Work request:
Your output should be the lines of the data that follow, reproduced exactly from the first through the line bearing "347 856 1898".

Exercise input:
- - - - - - -
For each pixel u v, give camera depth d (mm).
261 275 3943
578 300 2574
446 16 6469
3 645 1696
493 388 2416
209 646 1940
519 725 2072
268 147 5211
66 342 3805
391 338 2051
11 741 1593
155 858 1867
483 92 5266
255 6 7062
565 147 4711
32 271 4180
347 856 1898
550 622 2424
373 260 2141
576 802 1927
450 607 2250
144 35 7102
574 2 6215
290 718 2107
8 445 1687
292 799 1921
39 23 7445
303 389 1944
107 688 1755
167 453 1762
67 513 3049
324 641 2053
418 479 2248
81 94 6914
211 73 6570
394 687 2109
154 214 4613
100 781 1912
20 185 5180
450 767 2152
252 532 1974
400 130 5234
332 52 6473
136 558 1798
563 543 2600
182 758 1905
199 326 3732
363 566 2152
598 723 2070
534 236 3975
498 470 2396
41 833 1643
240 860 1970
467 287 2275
- - - - - - -
Response area:
For each pixel u v, give camera depth d (mm).
261 275 3943
578 300 2574
446 16 6469
3 645 1696
493 388 2416
209 646 1940
519 725 2072
268 147 5211
66 342 3805
391 338 2051
11 741 1593
155 858 1867
483 92 5266
255 6 7062
565 147 4711
32 271 4180
347 856 1898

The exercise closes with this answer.